-- LISTE DES TÂCHES --
[1] Relevez tous les noms propres de personnes, d'organismes et de pays qui figurent dans l'article sur la condamnation de Pistis Bonongo.
[2] Répondez aux questions suivantes d'après l'article sur la condamnation de Pistis Bonongo :
(a) Quelle fonction Pistis Bonongo occupait-il auparavant ?
(b) Quel manquement précis lui est reproché ?
(c) Dans quelle monnaie l'amende doit-elle être payée ?
[3] Poursuivez l'article sur la condamnation de Pistis Bonongo à partir de sa dernière phrase.

-- EXTRAIT DU TEXTE --
La justice congolaise a rendu son verdict dans une affaire impliquant Pistis Bonongo, ancien Directeur Général de la SOKIMO. Selon un arrêt rendu par la Cour des comptes, ce dernier a été reconnu coupable de faute de gestion pour manquement à ses obligations administratives et financières.
Une condamnation pour non-respect des obligations légales
Au cœur de cette décision judiciaire figure le défaut de transmission des comptes annuels dans les délais impartis à la Cour des comptes. Une obligation essentielle pour garantir la transparence et la bonne gouvernance des entreprises publiques en République démocratique du Congo.
La juridiction financière a estimé que ce manquement constitue une faute de gestion engageant la responsabilité personnelle de l’ancien dirigeant.
Une amende de 84 000 USD et des frais de justice
En conséquence, Pistis Bonongo a été condamné à une amende de 84 000 dollars américains, payable en francs congolais. Il devra également s’acquitter des frais de justice liés à la procédure.

(Extraits d'un jeu de données)
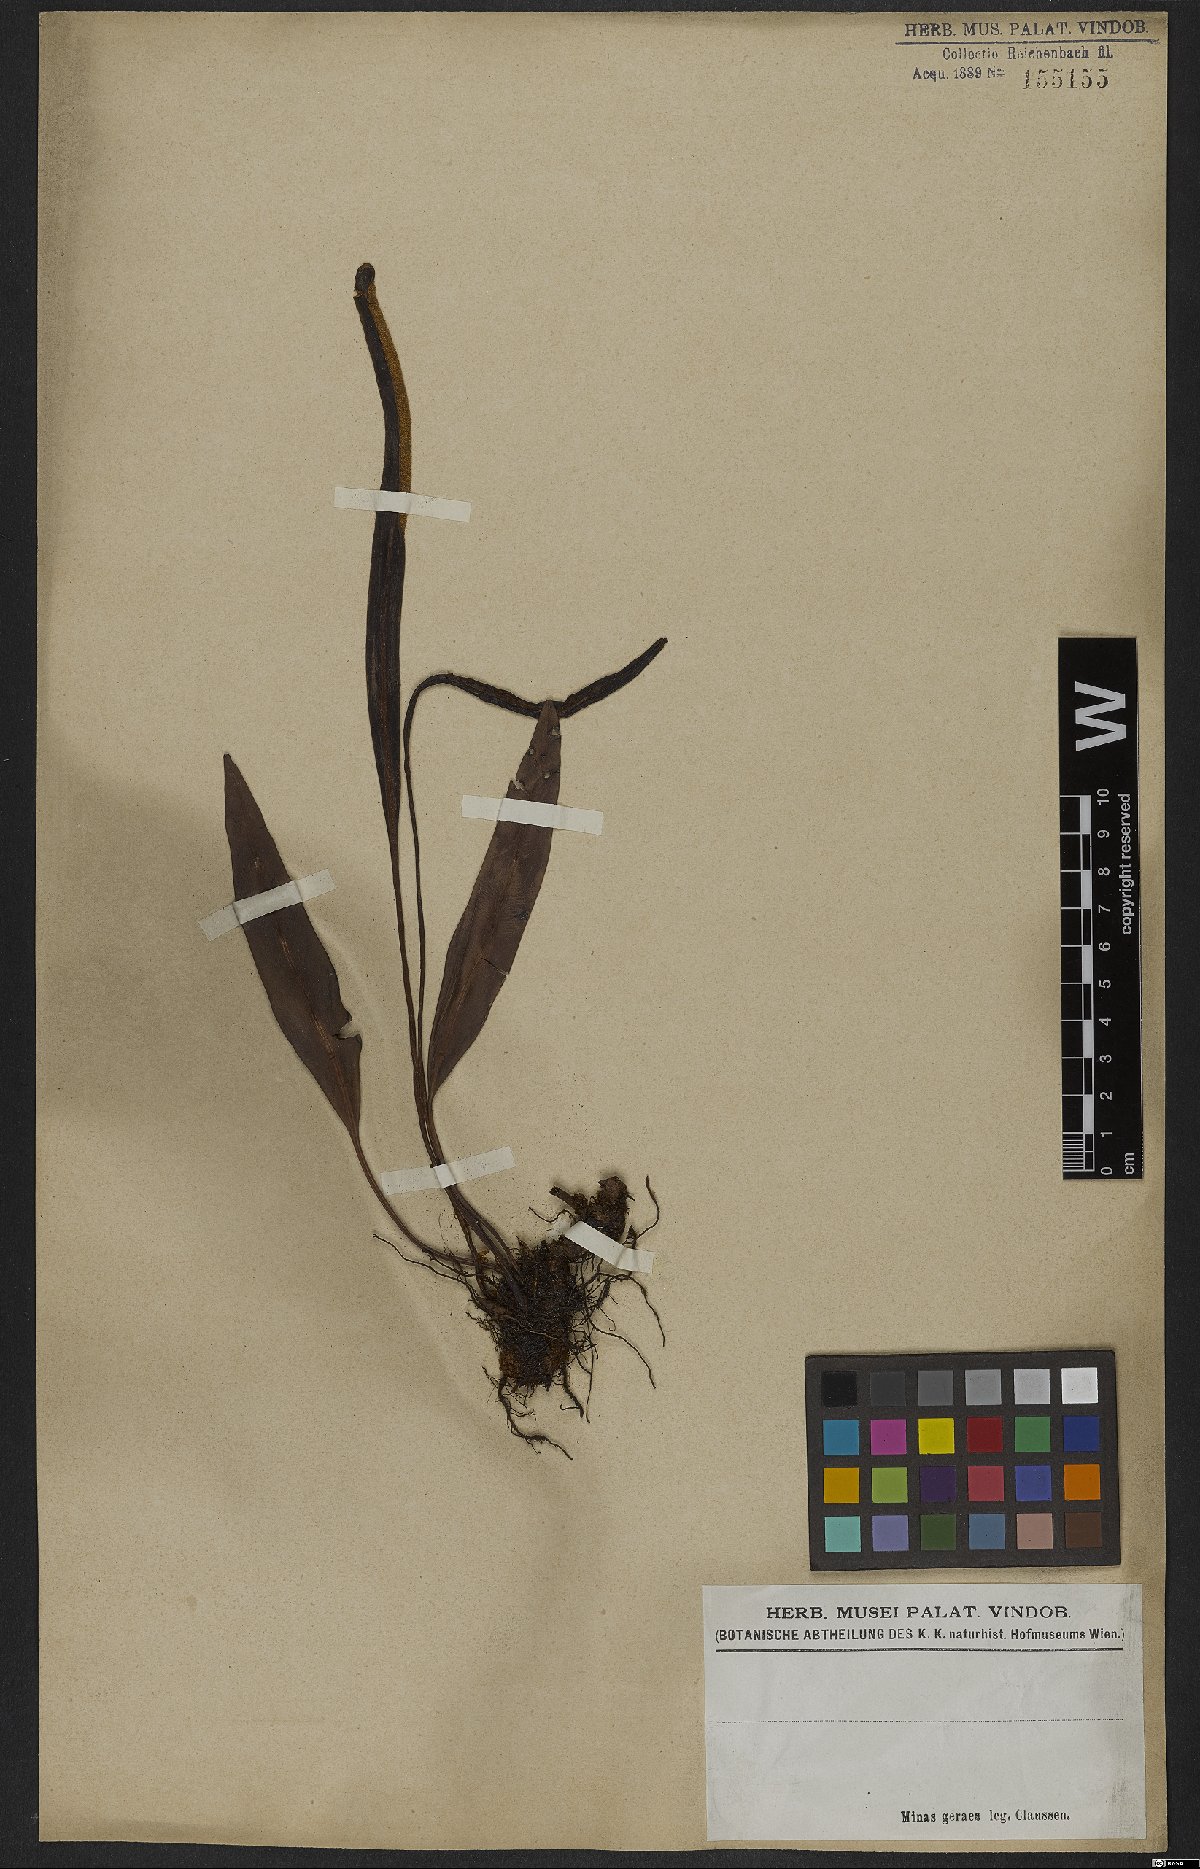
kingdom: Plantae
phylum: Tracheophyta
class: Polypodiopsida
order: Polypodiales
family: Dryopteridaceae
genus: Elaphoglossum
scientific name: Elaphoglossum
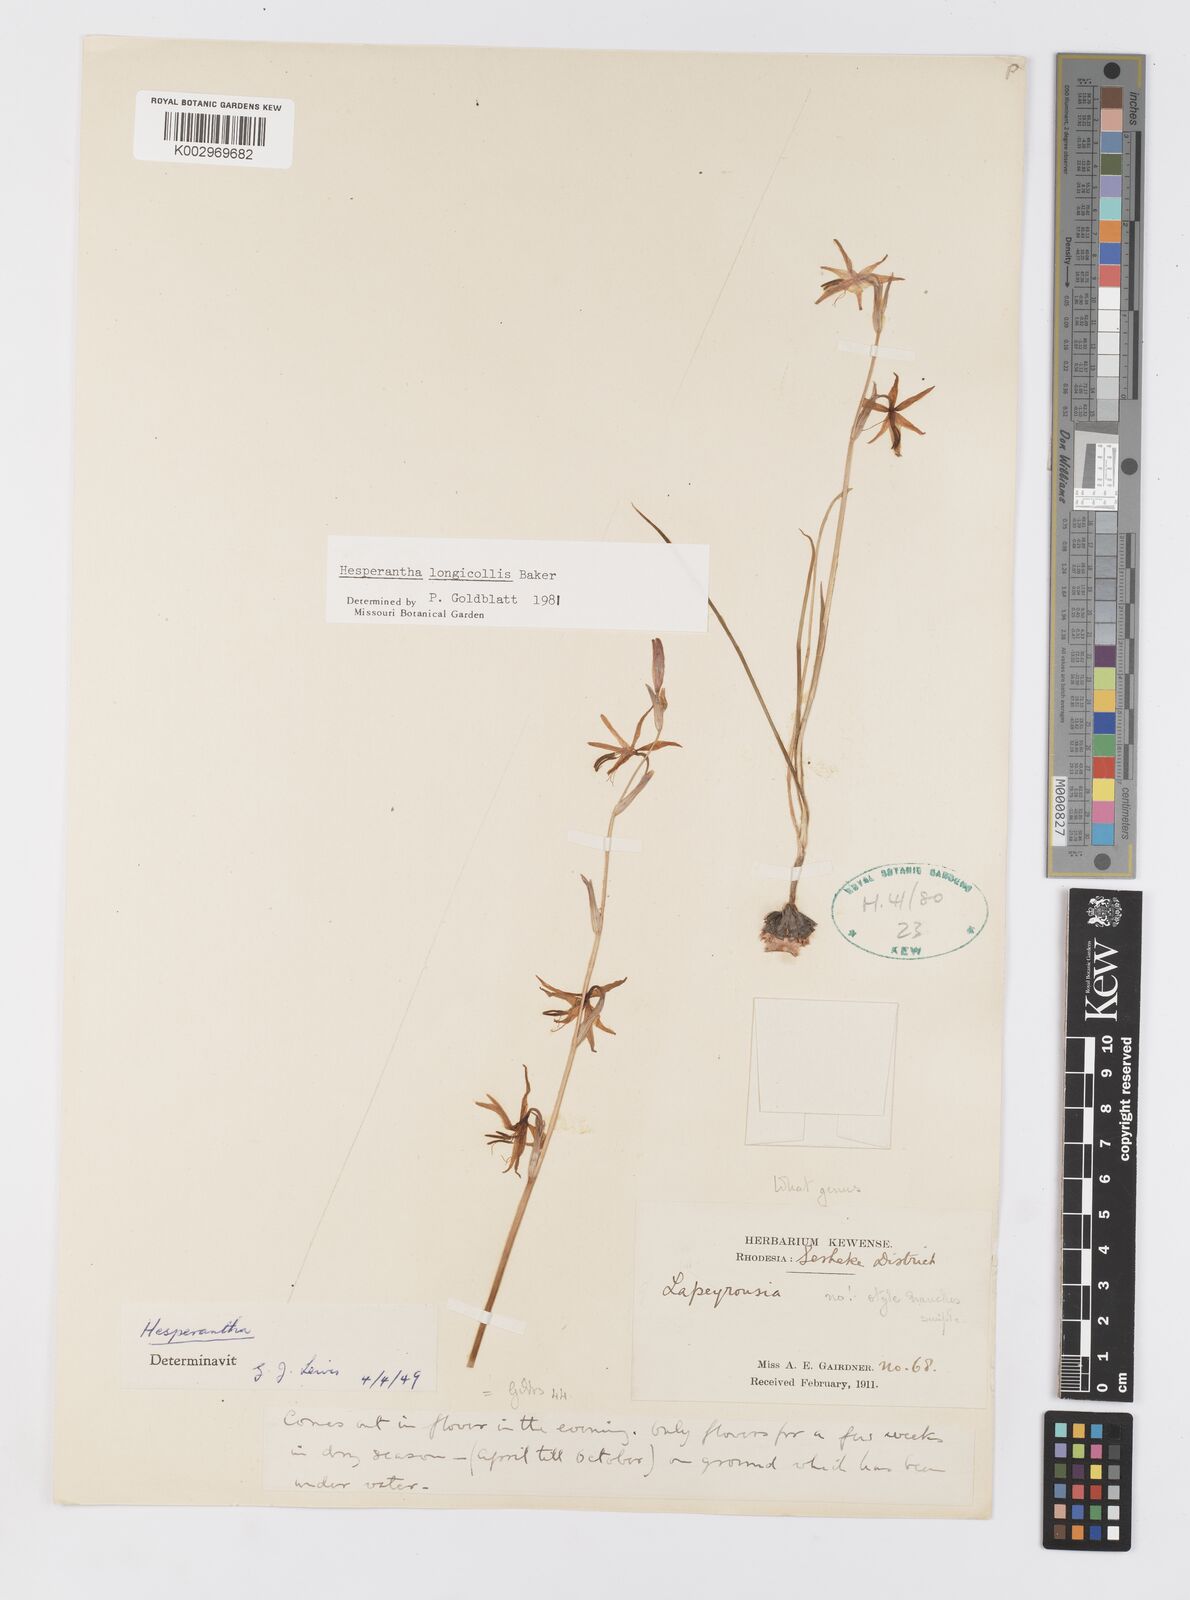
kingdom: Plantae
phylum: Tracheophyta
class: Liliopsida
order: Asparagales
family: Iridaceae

---

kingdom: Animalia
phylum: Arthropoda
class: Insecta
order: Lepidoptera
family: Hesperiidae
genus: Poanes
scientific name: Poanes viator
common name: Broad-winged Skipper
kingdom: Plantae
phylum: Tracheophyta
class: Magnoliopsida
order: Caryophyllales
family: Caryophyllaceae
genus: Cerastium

---

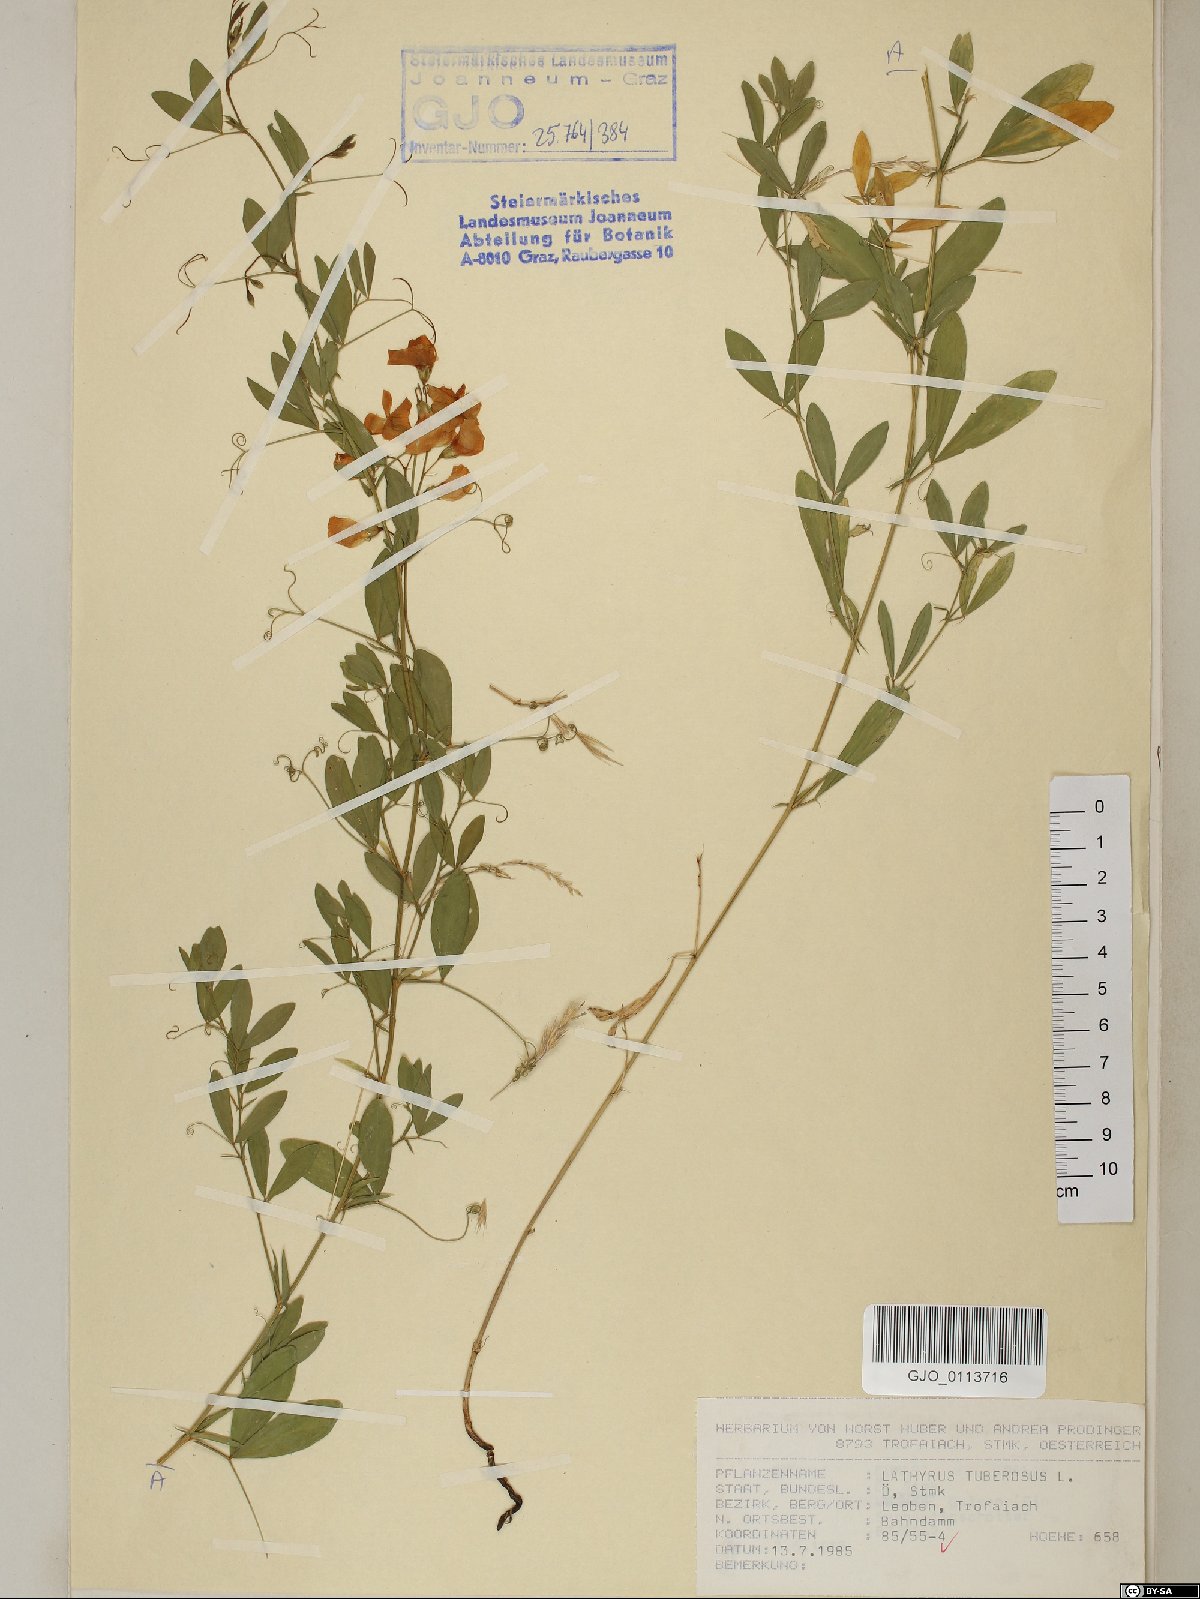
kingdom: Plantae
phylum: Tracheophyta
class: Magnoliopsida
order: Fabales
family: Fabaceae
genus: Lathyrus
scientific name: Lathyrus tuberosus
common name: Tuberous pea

-- RÉPONSES PAR NUMÉRO --
[1]
Pistis Bonongo
SOKIMO
Cour des comptes
République démocratique du Congo

[2]
(a) Il était Directeur Général de la SOKIMO.
(b) Il n'a pas transmis les comptes annuels à la Cour des comptes dans les délais impartis.
(c) Elle doit être payée en francs congolais.

[3]
Cette sanction s’inscrit dans une dynamique de renforcement de la redevabilité des gestionnaires publics et de lutte contre les irrégularités dans la gestion des entreprises étatiques.
Un signal fort pour la gouvernance publique en RDC
L’arrêt rendu par la Cour des comptes apporte des précisions importantes sur les responsabilités des dirigeants d’entreprises publiques. Il rappelle notamment l’importance du respect des obligations de reddition des comptes, élément clé de la transparence financière.
Cette décision constitue un signal fort adressé à l’ensemble des mandataires publics en République démocratique du Congo, dans un contexte où les autorités multiplient les efforts pour améliorer la gouvernance et renforcer la discipline financière.